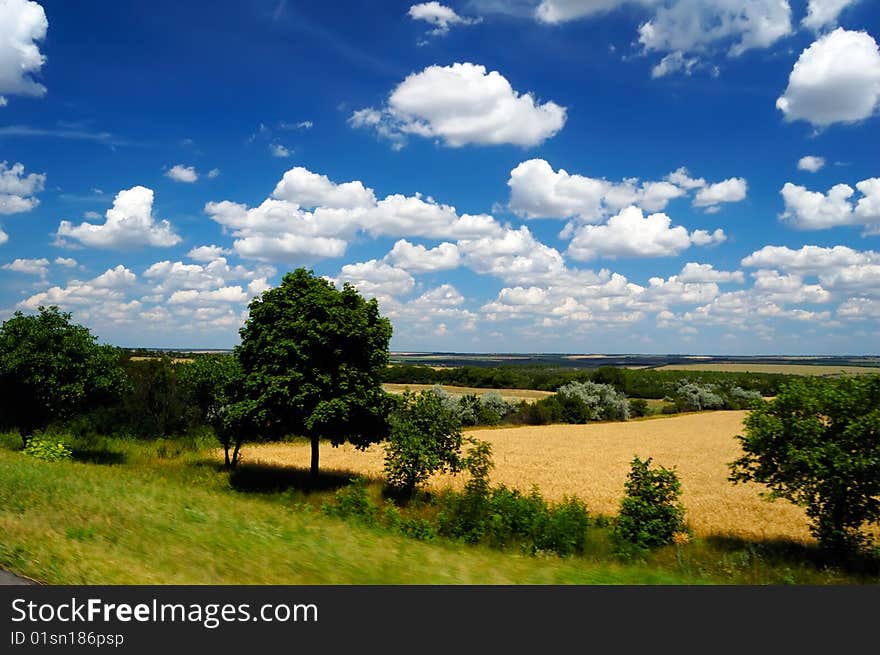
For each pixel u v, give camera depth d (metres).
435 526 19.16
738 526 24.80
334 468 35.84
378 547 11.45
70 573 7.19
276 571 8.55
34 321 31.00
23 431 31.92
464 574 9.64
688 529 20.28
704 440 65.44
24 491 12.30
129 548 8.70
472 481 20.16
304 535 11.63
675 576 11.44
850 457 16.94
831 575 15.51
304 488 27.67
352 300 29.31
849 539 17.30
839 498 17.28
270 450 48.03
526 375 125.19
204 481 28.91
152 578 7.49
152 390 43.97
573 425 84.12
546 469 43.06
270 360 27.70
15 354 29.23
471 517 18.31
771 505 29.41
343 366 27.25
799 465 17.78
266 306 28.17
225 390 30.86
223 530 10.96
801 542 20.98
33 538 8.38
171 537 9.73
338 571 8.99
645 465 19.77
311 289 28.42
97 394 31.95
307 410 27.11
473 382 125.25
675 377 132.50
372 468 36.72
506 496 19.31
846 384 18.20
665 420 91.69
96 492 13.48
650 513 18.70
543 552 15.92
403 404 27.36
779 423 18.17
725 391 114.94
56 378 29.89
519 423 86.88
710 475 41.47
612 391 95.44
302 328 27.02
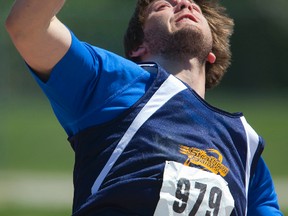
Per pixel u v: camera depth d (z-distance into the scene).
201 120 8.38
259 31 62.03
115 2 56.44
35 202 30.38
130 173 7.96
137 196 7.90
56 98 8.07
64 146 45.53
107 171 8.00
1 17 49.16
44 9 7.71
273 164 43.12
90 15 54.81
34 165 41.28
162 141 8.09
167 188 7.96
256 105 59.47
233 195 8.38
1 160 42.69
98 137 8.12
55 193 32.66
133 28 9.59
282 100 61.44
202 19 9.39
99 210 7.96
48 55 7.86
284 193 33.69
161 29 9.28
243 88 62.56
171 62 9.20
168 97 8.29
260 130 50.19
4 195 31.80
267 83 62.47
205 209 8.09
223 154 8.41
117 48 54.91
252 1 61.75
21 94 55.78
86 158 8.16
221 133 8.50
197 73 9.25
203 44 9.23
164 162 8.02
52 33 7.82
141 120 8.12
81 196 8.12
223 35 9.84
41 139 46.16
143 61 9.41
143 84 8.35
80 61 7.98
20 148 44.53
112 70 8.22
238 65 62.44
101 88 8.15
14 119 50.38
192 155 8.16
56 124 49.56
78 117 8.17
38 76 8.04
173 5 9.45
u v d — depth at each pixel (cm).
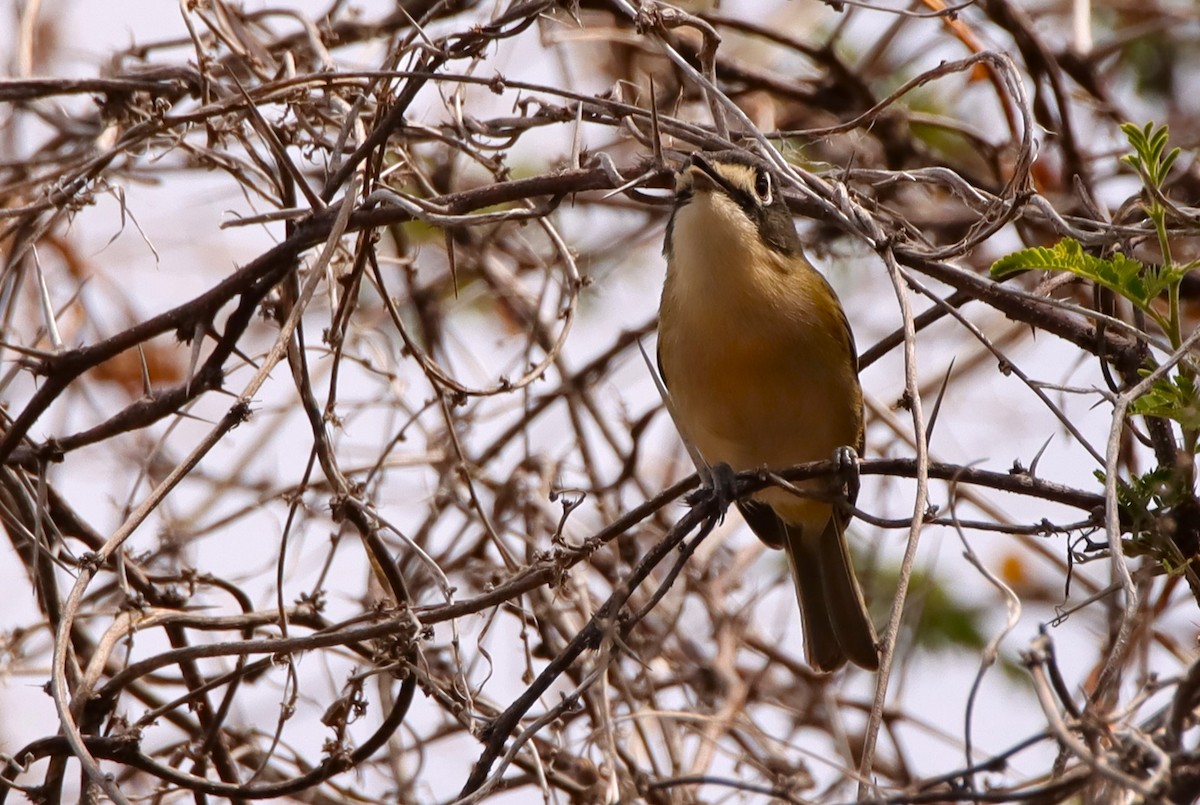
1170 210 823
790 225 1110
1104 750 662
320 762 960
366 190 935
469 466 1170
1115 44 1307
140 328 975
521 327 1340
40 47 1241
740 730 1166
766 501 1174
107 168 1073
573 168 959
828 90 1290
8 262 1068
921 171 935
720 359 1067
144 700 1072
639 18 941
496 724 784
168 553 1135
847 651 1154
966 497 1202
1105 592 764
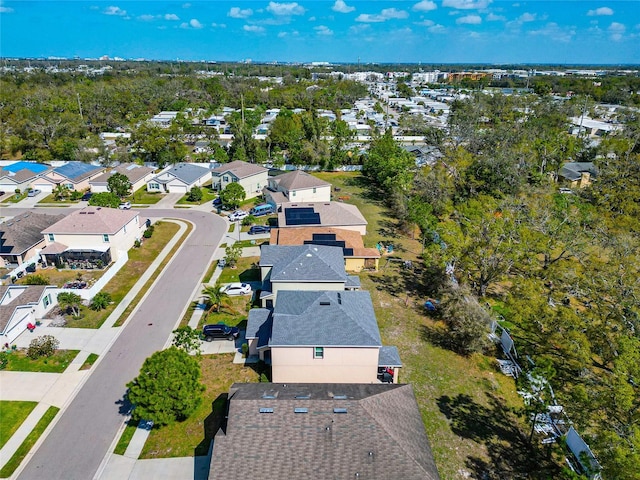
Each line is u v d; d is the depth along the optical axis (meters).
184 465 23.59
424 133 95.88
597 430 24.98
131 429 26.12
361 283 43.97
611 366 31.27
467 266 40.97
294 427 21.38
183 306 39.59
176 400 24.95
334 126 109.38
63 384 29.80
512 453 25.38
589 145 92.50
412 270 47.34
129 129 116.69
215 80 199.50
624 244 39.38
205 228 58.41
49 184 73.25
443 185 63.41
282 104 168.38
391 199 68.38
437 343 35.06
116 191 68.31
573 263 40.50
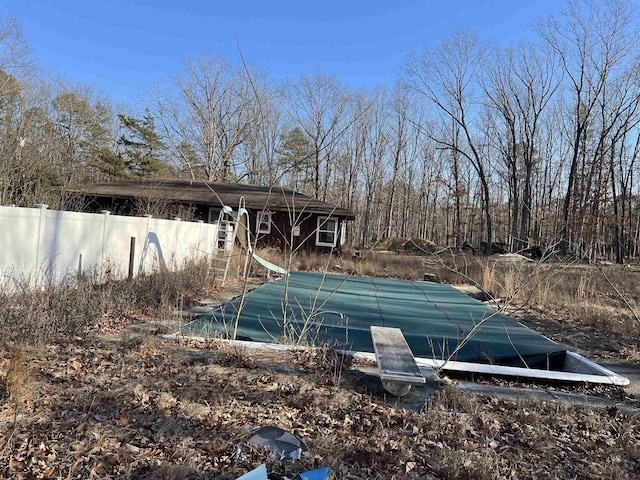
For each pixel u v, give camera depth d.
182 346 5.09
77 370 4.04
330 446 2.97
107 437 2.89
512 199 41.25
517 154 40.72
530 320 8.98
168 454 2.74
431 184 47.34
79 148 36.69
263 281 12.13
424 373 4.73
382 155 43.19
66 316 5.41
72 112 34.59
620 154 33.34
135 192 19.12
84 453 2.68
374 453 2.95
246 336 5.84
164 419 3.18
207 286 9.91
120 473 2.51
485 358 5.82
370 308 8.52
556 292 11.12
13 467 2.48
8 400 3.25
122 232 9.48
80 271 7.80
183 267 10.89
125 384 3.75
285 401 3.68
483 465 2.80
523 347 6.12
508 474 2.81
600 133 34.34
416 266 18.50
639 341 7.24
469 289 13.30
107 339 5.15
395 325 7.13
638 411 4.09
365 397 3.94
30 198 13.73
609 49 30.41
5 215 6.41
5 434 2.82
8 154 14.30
==
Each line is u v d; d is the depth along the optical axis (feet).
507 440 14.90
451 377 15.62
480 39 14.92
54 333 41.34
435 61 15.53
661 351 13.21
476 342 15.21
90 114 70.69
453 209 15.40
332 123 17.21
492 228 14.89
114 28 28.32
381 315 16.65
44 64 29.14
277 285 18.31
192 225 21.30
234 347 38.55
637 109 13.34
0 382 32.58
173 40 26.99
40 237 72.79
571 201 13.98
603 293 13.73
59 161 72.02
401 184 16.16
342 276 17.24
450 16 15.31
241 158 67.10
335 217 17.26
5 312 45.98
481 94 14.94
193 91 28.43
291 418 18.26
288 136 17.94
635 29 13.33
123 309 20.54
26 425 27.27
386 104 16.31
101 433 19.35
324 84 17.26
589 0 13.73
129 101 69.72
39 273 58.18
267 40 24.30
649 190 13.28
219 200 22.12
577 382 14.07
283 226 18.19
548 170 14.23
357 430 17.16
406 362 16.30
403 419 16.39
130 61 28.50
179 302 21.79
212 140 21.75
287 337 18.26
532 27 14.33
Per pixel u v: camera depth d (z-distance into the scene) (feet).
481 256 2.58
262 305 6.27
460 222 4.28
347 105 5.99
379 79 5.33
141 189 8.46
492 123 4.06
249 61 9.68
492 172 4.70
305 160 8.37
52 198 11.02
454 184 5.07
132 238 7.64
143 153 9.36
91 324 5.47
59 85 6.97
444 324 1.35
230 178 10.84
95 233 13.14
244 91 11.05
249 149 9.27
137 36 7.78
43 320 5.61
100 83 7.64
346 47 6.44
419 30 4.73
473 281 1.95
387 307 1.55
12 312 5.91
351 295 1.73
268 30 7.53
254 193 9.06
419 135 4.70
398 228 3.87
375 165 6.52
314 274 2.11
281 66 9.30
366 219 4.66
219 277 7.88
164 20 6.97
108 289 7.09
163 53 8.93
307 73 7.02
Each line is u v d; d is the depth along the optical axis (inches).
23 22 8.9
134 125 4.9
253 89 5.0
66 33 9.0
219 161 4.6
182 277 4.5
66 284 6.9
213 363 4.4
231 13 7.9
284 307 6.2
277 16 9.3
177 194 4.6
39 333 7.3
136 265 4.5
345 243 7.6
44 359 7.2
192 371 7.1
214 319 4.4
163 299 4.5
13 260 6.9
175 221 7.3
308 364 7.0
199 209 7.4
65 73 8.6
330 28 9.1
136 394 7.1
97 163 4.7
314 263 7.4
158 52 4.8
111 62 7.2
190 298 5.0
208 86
...
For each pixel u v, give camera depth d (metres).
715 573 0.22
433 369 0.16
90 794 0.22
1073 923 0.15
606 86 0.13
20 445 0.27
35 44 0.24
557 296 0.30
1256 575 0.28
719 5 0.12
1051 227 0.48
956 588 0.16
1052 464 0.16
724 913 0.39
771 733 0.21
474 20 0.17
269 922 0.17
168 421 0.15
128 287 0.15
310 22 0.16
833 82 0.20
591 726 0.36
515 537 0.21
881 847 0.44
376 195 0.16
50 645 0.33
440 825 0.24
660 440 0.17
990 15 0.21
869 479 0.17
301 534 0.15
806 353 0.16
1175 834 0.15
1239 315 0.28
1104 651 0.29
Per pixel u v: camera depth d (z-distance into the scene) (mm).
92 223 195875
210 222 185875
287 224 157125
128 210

■ PROBLEM STATEMENT ■
Everything from the line with "167 188 7.96" through the line with "197 73 9.25" should be written out exactly as it appears above, end lines included, and nothing outside that range.

■ SOLUTION ■
167 188 7.96
256 105 59.47
233 195 8.38
1 160 42.69
98 137 8.12
55 193 32.66
133 28 9.59
282 100 61.44
202 19 9.39
99 210 7.96
48 55 7.86
284 193 33.69
161 29 9.28
243 88 62.56
171 62 9.20
168 97 8.29
260 130 50.19
4 195 31.80
267 83 62.47
205 209 8.09
223 154 8.41
117 48 54.91
252 1 61.75
21 94 55.78
86 158 8.16
221 133 8.50
197 73 9.25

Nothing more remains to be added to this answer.